## TASK DESCRIPTION:
Copy out the lines below word for word, keeping their order and punctuation.
-.-.-
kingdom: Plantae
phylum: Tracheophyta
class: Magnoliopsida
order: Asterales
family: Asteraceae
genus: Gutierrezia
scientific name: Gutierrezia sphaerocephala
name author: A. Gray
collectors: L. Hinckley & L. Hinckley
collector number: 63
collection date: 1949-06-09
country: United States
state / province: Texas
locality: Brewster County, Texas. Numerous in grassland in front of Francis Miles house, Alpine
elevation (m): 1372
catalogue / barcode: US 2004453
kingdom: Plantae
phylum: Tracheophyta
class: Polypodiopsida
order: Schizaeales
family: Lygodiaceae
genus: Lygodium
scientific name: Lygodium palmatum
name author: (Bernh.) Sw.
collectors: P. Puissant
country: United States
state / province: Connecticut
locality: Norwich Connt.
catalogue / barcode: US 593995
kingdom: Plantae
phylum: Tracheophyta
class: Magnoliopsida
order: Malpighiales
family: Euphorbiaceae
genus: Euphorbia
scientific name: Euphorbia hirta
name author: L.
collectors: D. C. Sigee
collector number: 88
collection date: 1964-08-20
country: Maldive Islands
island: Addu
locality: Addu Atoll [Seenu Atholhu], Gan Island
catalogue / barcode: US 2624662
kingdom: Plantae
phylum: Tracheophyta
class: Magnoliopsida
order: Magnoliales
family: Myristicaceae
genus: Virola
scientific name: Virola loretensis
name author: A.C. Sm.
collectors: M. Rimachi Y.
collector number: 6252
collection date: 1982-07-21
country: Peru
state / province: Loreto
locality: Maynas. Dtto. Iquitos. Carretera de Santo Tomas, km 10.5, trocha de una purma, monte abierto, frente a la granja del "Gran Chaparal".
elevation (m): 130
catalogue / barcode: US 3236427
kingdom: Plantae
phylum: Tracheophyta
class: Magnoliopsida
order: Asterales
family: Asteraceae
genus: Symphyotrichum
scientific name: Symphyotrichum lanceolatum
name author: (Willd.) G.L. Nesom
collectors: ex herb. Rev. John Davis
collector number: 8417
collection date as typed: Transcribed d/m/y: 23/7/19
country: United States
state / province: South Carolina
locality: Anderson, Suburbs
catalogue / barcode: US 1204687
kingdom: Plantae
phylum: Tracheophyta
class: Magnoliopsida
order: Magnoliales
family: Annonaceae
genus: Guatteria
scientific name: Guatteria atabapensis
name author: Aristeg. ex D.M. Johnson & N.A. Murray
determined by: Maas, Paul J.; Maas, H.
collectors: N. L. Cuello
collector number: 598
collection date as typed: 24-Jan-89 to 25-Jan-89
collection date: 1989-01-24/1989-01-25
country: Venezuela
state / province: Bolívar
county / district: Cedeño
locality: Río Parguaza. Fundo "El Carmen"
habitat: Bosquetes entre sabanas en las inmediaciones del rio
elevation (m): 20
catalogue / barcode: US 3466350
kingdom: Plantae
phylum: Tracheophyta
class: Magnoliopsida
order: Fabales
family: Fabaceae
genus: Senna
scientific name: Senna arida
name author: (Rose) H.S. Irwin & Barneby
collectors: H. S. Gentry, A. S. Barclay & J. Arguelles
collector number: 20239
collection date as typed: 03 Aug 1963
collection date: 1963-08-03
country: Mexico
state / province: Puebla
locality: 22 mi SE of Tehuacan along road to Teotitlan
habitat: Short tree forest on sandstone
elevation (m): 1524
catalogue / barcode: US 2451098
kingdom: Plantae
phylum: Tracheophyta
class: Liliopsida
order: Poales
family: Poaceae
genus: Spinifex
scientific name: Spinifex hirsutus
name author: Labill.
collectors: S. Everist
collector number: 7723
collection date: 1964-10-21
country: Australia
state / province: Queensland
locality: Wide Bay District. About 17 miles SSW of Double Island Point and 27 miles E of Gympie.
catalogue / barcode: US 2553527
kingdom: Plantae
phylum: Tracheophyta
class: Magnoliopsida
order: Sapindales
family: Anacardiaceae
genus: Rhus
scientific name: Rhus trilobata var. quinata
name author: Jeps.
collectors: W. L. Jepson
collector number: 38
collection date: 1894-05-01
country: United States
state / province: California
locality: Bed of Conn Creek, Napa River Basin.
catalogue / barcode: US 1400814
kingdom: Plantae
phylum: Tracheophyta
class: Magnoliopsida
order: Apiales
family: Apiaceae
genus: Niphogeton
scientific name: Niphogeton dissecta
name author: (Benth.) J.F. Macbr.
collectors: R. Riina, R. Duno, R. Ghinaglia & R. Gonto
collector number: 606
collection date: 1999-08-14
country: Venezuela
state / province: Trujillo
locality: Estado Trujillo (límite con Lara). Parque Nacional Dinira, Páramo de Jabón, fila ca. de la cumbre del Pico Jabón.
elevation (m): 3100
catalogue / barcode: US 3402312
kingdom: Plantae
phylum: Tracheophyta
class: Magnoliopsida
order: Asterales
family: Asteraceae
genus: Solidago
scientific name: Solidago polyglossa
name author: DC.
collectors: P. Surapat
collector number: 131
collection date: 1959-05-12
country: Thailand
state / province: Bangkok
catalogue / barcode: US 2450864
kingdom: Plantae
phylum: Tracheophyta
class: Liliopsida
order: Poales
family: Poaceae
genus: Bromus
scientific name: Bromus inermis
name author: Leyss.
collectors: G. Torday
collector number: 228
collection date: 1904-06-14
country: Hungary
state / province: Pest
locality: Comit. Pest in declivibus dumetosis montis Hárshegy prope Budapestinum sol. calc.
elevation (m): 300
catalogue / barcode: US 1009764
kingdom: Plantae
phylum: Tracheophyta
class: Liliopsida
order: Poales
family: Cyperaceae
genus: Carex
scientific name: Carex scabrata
-.-.-
## EXERCISE RESPONSE:
kingdom: Plantae
phylum: Tracheophyta
class: Magnoliopsida
order: Asterales
family: Asteraceae
genus: Gutierrezia
scientific name: Gutierrezia sphaerocephala
name author: A. Gray
collectors: L. Hinckley & L. Hinckley
collector number: 63
collection date: 1949-06-09
country: United States
state / province: Texas
locality: Brewster County, Texas. Numerous in grassland in front of Francis Miles house, Alpine
elevation (m): 1372
catalogue / barcode: US 2004453
kingdom: Plantae
phylum: Tracheophyta
class: Polypodiopsida
order: Schizaeales
family: Lygodiaceae
genus: Lygodium
scientific name: Lygodium palmatum
name author: (Bernh.) Sw.
collectors: P. Puissant
country: United States
state / province: Connecticut
locality: Norwich Connt.
catalogue / barcode: US 593995
kingdom: Plantae
phylum: Tracheophyta
class: Magnoliopsida
order: Malpighiales
family: Euphorbiaceae
genus: Euphorbia
scientific name: Euphorbia hirta
name author: L.
collectors: D. C. Sigee
collector number: 88
collection date: 1964-08-20
country: Maldive Islands
island: Addu
locality: Addu Atoll [Seenu Atholhu], Gan Island
catalogue / barcode: US 2624662
kingdom: Plantae
phylum: Tracheophyta
class: Magnoliopsida
order: Magnoliales
family: Myristicaceae
genus: Virola
scientific name: Virola loretensis
name author: A.C. Sm.
collectors: M. Rimachi Y.
collector number: 6252
collection date: 1982-07-21
country: Peru
state / province: Loreto
locality: Maynas. Dtto. Iquitos. Carretera de Santo Tomas, km 10.5, trocha de una purma, monte abierto, frente a la granja del "Gran Chaparal".
elevation (m): 130
catalogue / barcode: US 3236427
kingdom: Plantae
phylum: Tracheophyta
class: Magnoliopsida
order: Asterales
family: Asteraceae
genus: Symphyotrichum
scientific name: Symphyotrichum lanceolatum
name author: (Willd.) G.L. Nesom
collectors: ex herb. Rev. John Davis
collector number: 8417
collection date as typed: Transcribed d/m/y: 23/7/19
country: United States
state / province: South Carolina
locality: Anderson, Suburbs
catalogue / barcode: US 1204687
kingdom: Plantae
phylum: Tracheophyta
class: Magnoliopsida
order: Magnoliales
family: Annonaceae
genus: Guatteria
scientific name: Guatteria atabapensis
name author: Aristeg. ex D.M. Johnson & N.A. Murray
determined by: Maas, Paul J.; Maas, H.
collectors: N. L. Cuello
collector number: 598
collection date as typed: 24-Jan-89 to 25-Jan-89
collection date: 1989-01-24/1989-01-25
country: Venezuela
state / province: Bolívar
county / district: Cedeño
locality: Río Parguaza. Fundo "El Carmen"
habitat: Bosquetes entre sabanas en las inmediaciones del rio
elevation (m): 20
catalogue / barcode: US 3466350
kingdom: Plantae
phylum: Tracheophyta
class: Magnoliopsida
order: Fabales
family: Fabaceae
genus: Senna
scientific name: Senna arida
name author: (Rose) H.S. Irwin & Barneby
collectors: H. S. Gentry, A. S. Barclay & J. Arguelles
collector number: 20239
collection date as typed: 03 Aug 1963
collection date: 1963-08-03
country: Mexico
state / province: Puebla
locality: 22 mi SE of Tehuacan along road to Teotitlan
habitat: Short tree forest on sandstone
elevation (m): 1524
catalogue / barcode: US 2451098
kingdom: Plantae
phylum: Tracheophyta
class: Liliopsida
order: Poales
family: Poaceae
genus: Spinifex
scientific name: Spinifex hirsutus
name author: Labill.
collectors: S. Everist
collector number: 7723
collection date: 1964-10-21
country: Australia
state / province: Queensland
locality: Wide Bay District. About 17 miles SSW of Double Island Point and 27 miles E of Gympie.
catalogue / barcode: US 2553527
kingdom: Plantae
phylum: Tracheophyta
class: Magnoliopsida
order: Sapindales
family: Anacardiaceae
genus: Rhus
scientific name: Rhus trilobata var. quinata
name author: Jeps.
collectors: W. L. Jepson
collector number: 38
collection date: 1894-05-01
country: United States
state / province: California
locality: Bed of Conn Creek, Napa River Basin.
catalogue / barcode: US 1400814
kingdom: Plantae
phylum: Tracheophyta
class: Magnoliopsida
order: Apiales
family: Apiaceae
genus: Niphogeton
scientific name: Niphogeton dissecta
name author: (Benth.) J.F. Macbr.
collectors: R. Riina, R. Duno, R. Ghinaglia & R. Gonto
collector number: 606
collection date: 1999-08-14
country: Venezuela
state / province: Trujillo
locality: Estado Trujillo (límite con Lara). Parque Nacional Dinira, Páramo de Jabón, fila ca. de la cumbre del Pico Jabón.
elevation (m): 3100
catalogue / barcode: US 3402312
kingdom: Plantae
phylum: Tracheophyta
class: Magnoliopsida
order: Asterales
family: Asteraceae
genus: Solidago
scientific name: Solidago polyglossa
name author: DC.
collectors: P. Surapat
collector number: 131
collection date: 1959-05-12
country: Thailand
state / province: Bangkok
catalogue / barcode: US 2450864
kingdom: Plantae
phylum: Tracheophyta
class: Liliopsida
order: Poales
family: Poaceae
genus: Bromus
scientific name: Bromus inermis
name author: Leyss.
collectors: G. Torday
collector number: 228
collection date: 1904-06-14
country: Hungary
state / province: Pest
locality: Comit. Pest in declivibus dumetosis montis Hárshegy prope Budapestinum sol. calc.
elevation (m): 300
catalogue / barcode: US 1009764
kingdom: Plantae
phylum: Tracheophyta
class: Liliopsida
order: Poales
family: Cyperaceae
genus: Carex
scientific name: Carex scabrata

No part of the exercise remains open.